Many authors have emphasized the importance of wound healing in the pathogenesis of subglottic stenosis.
The literature and expert opinion suggest that prompt detection and rapid intervention on these new and inflamed laryngotracheal lesions may be important in preventing the development of clinically significant laryngotracheal stenosis, curable only with surgery. Likewise, the efficacy of several drugs (combinations of antibiotics and steroids, proton pump inhibitors, mitomycin B) has been shown previously when used early in the disease process [3–5].
Hirshoren et al. were the first to add hydroxychloroquine to this armamentarium based on its effects on proinflammatory agents [1]. These effects are well established in the management of lupus erythematosus and rheumatoid arthritis.
Hydroxychloroquine causes immunomodulation (blocking low affinity antigen) by means of raising lysosomal pH. In cases of long term use rare side effects have been described such as altered eye pigmentation, visual difficulties, blood disorders, liver, muscle, or renal toxicity [6].

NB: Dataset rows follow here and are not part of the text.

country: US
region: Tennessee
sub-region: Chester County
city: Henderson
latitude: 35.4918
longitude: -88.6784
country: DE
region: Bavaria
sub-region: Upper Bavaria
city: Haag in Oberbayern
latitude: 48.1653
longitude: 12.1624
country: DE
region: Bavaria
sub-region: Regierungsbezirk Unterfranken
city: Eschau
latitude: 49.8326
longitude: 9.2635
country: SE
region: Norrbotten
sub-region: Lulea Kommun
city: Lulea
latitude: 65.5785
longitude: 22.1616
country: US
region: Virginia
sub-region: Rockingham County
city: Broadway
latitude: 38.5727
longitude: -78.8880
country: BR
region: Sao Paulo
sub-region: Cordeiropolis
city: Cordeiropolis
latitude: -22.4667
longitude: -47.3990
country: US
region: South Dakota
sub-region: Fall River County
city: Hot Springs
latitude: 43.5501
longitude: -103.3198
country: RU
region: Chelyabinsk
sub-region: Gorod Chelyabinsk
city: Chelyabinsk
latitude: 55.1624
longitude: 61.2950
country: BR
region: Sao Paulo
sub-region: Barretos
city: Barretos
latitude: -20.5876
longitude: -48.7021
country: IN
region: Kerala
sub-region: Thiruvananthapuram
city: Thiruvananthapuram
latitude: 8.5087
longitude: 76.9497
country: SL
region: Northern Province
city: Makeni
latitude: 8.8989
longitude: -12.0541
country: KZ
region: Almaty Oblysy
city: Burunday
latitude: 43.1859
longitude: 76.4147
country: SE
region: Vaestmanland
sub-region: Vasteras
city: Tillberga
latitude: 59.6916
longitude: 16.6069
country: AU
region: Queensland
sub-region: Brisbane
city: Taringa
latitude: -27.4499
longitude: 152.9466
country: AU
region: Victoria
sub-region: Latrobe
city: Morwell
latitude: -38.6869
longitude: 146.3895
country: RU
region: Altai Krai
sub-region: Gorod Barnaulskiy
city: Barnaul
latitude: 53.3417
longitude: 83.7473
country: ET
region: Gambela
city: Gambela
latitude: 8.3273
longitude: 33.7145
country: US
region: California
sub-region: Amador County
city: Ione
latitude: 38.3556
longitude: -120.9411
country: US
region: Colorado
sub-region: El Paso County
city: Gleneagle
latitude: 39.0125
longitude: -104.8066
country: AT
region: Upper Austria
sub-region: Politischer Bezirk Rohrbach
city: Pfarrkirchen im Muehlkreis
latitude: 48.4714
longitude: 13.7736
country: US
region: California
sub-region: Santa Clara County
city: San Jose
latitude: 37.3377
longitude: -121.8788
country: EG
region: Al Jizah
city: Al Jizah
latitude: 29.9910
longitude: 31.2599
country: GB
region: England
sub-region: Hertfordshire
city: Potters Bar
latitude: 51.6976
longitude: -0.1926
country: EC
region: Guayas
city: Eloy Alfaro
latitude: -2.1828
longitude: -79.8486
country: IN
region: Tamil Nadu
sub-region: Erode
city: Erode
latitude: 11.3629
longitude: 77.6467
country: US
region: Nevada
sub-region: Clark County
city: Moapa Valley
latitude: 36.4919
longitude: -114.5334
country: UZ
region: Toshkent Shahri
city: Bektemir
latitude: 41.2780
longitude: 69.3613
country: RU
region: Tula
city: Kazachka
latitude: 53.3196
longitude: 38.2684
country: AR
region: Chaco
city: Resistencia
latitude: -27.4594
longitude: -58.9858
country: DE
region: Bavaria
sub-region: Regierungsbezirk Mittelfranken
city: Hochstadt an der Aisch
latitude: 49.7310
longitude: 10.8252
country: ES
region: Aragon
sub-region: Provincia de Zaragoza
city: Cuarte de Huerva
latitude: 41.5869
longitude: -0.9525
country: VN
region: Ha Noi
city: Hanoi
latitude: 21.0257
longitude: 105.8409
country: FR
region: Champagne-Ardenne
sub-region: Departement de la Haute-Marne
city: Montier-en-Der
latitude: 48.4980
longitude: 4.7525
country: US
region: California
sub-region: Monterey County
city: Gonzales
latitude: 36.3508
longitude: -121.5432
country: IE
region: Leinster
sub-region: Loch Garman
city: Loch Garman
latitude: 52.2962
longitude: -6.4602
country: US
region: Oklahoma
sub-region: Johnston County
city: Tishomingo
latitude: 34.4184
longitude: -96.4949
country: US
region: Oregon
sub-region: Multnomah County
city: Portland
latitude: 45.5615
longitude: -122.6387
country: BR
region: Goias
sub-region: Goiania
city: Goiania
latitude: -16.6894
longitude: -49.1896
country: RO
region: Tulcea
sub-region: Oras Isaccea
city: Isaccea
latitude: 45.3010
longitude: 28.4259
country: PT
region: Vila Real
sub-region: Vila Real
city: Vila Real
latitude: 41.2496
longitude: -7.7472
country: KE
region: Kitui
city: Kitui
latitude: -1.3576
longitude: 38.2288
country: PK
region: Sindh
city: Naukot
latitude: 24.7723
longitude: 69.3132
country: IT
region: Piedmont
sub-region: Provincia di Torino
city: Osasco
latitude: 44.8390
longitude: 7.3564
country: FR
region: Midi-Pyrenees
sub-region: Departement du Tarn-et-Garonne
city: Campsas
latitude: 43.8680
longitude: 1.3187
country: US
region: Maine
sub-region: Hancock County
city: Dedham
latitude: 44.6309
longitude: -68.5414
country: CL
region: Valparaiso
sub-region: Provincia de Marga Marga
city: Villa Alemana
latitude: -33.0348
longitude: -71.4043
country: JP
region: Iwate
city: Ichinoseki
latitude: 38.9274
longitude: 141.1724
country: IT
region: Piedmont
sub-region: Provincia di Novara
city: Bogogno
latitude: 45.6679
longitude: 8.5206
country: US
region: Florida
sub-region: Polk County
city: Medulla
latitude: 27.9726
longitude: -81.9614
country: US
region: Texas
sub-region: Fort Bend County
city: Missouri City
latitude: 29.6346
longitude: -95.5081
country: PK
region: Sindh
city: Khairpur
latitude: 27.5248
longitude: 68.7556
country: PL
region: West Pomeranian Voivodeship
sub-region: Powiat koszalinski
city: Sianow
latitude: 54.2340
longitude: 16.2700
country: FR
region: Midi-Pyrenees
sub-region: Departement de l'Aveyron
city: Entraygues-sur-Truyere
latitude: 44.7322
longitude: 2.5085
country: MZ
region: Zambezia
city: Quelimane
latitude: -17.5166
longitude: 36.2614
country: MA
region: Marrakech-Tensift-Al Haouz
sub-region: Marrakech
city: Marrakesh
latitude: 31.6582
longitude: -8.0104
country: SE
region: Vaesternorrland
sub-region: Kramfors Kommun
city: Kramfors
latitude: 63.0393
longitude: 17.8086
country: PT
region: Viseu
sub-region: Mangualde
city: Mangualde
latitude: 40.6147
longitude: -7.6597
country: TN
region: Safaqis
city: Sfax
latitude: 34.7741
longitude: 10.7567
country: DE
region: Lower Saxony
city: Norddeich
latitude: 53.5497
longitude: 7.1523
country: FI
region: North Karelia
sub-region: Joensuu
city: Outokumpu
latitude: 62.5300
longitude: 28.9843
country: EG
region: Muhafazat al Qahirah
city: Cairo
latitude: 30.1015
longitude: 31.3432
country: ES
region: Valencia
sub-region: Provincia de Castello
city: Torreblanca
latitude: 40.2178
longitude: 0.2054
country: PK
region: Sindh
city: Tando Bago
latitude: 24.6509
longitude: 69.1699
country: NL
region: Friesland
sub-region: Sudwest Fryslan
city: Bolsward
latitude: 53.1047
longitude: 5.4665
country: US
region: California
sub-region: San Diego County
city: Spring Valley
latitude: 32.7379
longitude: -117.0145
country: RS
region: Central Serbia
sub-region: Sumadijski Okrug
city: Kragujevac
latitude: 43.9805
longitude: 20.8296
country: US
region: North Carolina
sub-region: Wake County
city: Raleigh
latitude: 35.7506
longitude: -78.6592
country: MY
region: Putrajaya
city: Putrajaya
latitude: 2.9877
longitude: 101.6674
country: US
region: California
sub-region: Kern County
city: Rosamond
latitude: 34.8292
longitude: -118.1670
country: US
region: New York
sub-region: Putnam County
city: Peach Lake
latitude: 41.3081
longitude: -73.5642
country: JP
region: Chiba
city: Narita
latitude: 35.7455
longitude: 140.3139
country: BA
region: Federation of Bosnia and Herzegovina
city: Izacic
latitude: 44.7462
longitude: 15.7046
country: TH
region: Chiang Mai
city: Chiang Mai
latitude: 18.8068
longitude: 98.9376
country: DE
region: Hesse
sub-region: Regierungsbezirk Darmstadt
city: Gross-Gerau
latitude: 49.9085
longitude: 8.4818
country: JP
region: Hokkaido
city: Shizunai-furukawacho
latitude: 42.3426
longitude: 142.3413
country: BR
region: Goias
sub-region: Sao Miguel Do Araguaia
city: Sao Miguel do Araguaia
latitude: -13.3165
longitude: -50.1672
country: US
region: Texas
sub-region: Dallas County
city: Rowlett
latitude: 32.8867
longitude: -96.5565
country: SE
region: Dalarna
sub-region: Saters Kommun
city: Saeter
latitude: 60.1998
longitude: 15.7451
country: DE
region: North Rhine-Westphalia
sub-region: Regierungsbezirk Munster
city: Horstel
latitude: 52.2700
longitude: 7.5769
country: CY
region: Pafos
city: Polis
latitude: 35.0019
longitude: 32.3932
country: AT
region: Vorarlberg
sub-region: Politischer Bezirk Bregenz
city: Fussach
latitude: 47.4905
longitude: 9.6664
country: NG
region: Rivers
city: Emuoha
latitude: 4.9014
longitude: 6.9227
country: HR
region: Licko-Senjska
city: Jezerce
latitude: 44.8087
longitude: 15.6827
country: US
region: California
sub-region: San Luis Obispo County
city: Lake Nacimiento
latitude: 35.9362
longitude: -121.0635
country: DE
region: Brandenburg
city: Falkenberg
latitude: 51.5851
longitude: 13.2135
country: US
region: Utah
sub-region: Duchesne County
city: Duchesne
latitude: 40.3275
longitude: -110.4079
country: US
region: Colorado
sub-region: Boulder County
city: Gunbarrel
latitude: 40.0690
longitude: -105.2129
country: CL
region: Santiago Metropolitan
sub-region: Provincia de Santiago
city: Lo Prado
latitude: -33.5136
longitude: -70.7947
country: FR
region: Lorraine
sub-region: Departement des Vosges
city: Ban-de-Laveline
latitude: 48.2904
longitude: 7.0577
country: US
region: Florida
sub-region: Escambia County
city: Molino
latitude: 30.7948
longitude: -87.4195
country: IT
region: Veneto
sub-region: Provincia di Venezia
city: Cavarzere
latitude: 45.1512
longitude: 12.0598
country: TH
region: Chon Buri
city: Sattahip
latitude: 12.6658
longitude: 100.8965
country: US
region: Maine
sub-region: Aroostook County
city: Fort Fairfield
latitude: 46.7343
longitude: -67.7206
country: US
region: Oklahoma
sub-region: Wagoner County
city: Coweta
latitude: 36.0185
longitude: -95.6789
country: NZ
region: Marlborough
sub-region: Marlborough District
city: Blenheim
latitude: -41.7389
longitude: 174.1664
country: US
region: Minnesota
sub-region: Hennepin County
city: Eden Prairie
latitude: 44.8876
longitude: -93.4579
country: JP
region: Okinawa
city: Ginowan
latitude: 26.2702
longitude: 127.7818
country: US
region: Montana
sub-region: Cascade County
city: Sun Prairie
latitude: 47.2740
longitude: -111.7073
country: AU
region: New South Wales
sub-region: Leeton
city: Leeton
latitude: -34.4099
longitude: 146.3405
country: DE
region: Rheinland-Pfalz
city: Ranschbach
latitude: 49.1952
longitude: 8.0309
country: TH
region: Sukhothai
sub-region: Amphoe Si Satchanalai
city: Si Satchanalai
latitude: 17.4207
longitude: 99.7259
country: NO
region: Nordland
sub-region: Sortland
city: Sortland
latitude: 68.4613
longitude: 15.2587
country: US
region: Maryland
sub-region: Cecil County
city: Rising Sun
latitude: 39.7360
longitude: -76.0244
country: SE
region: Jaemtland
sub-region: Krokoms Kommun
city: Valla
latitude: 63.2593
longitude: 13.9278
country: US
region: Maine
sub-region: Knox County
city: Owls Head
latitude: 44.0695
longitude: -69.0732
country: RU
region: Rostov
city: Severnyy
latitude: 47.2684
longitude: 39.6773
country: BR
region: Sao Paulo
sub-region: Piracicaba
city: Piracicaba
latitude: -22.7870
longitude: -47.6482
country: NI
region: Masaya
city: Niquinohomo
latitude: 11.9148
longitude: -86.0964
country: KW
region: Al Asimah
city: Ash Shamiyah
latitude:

In comparison with the previously described case, we administered a higher dose of hydroxychloroquine (up to 400 mg per day compared to 4 mg per kg per day which equated to about 280 mg/day in that particular case) and for a longer period of time (11 months versus 5 months). In the absence of drug side-effects, the rationale for having increased the dose is twofold: (a) to try to shorten the time on steroids which was leading to problems with diabetes control and (b) to try to avoid any recurrence that could potentially lead to further intubation and therefore be responsible for new mucosal damage.
One should be aware that these two positive results were obtained with carefully selected patients. Both patients presented with subglottic stenosis at an early inflammatory stage, mostly consisting of tissue swelling and granuloma. None of them presented massive mucosal scar or cartilaginous necrosis. Likewise, both patients presented with subglottic inflammation that responded to steroid treatment. So much so, that they became steroid dependent. Steroid dose reduction to below a specific level invariably triggered a recurrence of inflammatory signs leading to subglottic lumen narrowing and consequent stridor.
4. Conclusion
We report the second case published in the English language literature of subglottic stenosis cured by the use of hydroxychloroquine. Further studies should assess the efficacy of hydroxychloroquine at different pathogenic stages of stenosis and/or with patients presenting with other clinical scenarios.
Furthermore, double-blind prospective randomised studies should be performed to establish: (a) when in the disease process hydroxychloroquine should be started to be effective, (b) what dose is required, and (c) for how long.